A different “Daniel” asks Daniel Craig what his favorite gadget or car is, since Craig scoffed at gadgets in his films, that narrows it down to cars. Danny so nonplussed he couldn’t bother to hold the microphone to his mouth answers the Aston Martin DB5, further stating if he could afford it, he’d buy one. I don’t know Dan, maybe use some of the pocket change that fell down the sofa cushions after the galactic payday which enticed you to return for this travesty in the making.

That brought the seven minutes of stilted Q and A to a close along with the entire conference, ending with ten seconds of stop motion photography showing the construction of the hut 007 will supposedly be retiring in with his girl Friday.

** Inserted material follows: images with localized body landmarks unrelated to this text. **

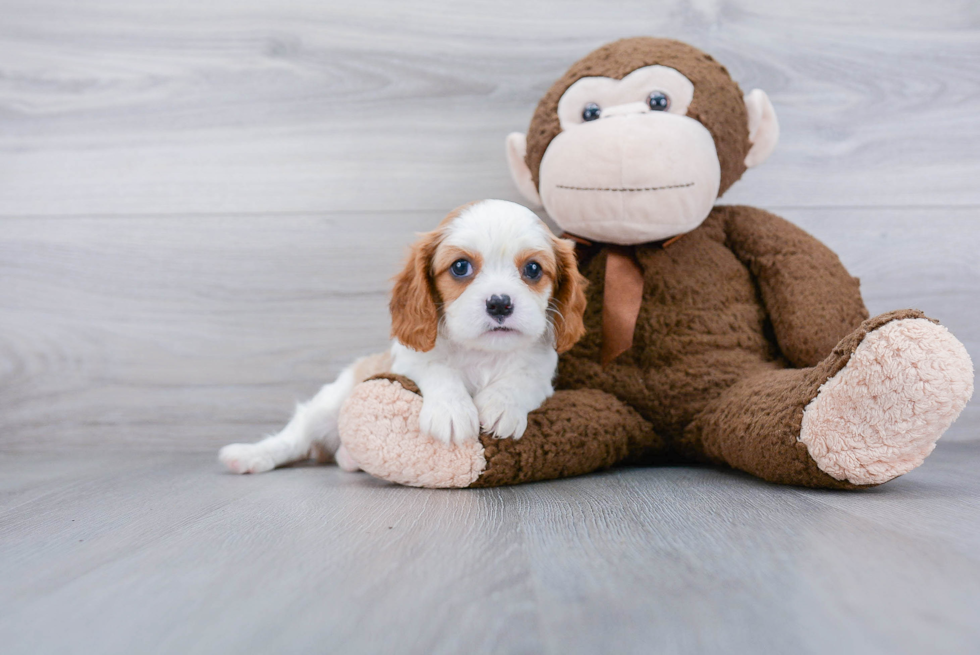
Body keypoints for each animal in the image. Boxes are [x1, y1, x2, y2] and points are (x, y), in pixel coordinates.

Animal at [218, 197, 584, 474]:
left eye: (533, 269)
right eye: (460, 267)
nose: (499, 303)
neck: (481, 352)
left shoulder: (541, 372)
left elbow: (521, 378)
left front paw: (500, 404)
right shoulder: (408, 360)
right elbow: (438, 369)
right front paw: (452, 410)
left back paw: (348, 458)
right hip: (328, 404)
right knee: (296, 438)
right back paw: (249, 456)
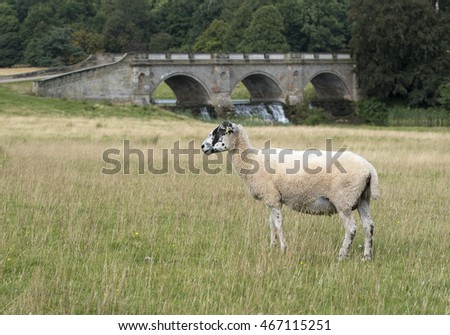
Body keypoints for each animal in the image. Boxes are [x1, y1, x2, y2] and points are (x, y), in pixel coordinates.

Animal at [201, 119, 380, 262]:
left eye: (220, 131)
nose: (203, 146)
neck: (252, 159)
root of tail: (369, 169)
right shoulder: (272, 199)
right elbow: (271, 224)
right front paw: (272, 247)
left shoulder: (272, 198)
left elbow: (278, 224)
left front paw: (283, 248)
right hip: (362, 199)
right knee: (368, 226)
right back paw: (367, 257)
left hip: (344, 200)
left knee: (351, 228)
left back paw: (342, 256)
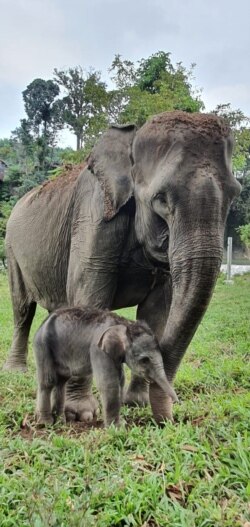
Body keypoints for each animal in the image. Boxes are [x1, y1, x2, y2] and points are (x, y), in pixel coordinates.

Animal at [34, 308, 178, 426]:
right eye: (144, 360)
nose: (177, 402)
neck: (125, 324)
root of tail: (43, 323)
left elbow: (120, 381)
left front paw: (121, 424)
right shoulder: (98, 349)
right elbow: (109, 383)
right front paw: (117, 428)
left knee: (61, 382)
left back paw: (60, 421)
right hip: (43, 345)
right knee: (48, 381)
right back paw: (46, 423)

So EON spent what I can only assume to be a tidy sum to film a twenty minute video, eleven minutes of which were “substantive,” in order to tell us nothing, at least nothing we didn’t already know and to release it on the same day Avengers: End Game premiered speaks to the lunacy that’s going on in the halls of EON.

  9 comments for “SHATTERCLIPSE: Apropos of Nothing

  1. Eric
    April 28, 2019 at 12:26 am

    “One could also read something more disturbing into this response when we remember the rumor Craig requires certain accommodations from his female costars.”

    What was that about?

    • dirtybenny
      April 28, 2019 at 5:32 am

      Hello Eric, there is a rumor, and it is only a rumor, which came about last film that Mr. Danny requires his female costars to provide certain physical acts for his enjoyment. If you want more info I suggest you conduct the internet search of your choice for the details.

      • dirtybenny
        April 28, 2019 at 4:19 pm

        Here is a link to where the rumor comes from. Granted it’s a questionable source, but watching Miss De Armas’ response I couldn’t help but think of it.


        • Eric
          May 1, 2019 at 9:25 pm

          Christ, what an asshole. I still can’t believe we’ve had to deal with this bum for 14 years. Keep up the great work, Benny.

          • dirtybenny
            May 1, 2019 at 10:06 pm

            An asshole indeed, if it’s true mind you. Yes a decade and a half of Craig and if Babz Broccoli’s school girl ramblings are to be believed, no end in sight! Thank you very much for your kind words, I appreciated them very much!

  2. Vincenzo
    May 12, 2019 at 8:34 am

    Compare this creepy clown to Sean Connery, who had to fight off the ladies in their legions, including many of his co-stars, and was voted Sexiest Man Alive when most men his age were collecting their bus pass and old age pensions.
    I’ve asked my wife, three grown-up daughters and many female friends which they would prefer. A dinner date with Craig or a young Connery?
    All, without exception, gave the same reply. They would all choose Sean over Danny-boy any day, even in his eighties.
    In fact I don’t think I’ve ever met any woman who finds Craig even remotely attractive…

    • dirtybenny
      May 12, 2019 at 5:22 pm

      Very true Vin, unfortunately the only woman on planet earth who doesn’t feel that way is the only one who counts when it comes to casting Bond films.

  3. Vincenzo
    May 13, 2019 at 6:54 pm

    To quote a popular optician’s TV commercial…

    “Should have gone to Specsavers”

    • dirtybenny
      May 13, 2019 at 9:22 pm

      LOL, or to quote Lazenby in OHMSS, “You must give me the name of your oculist.”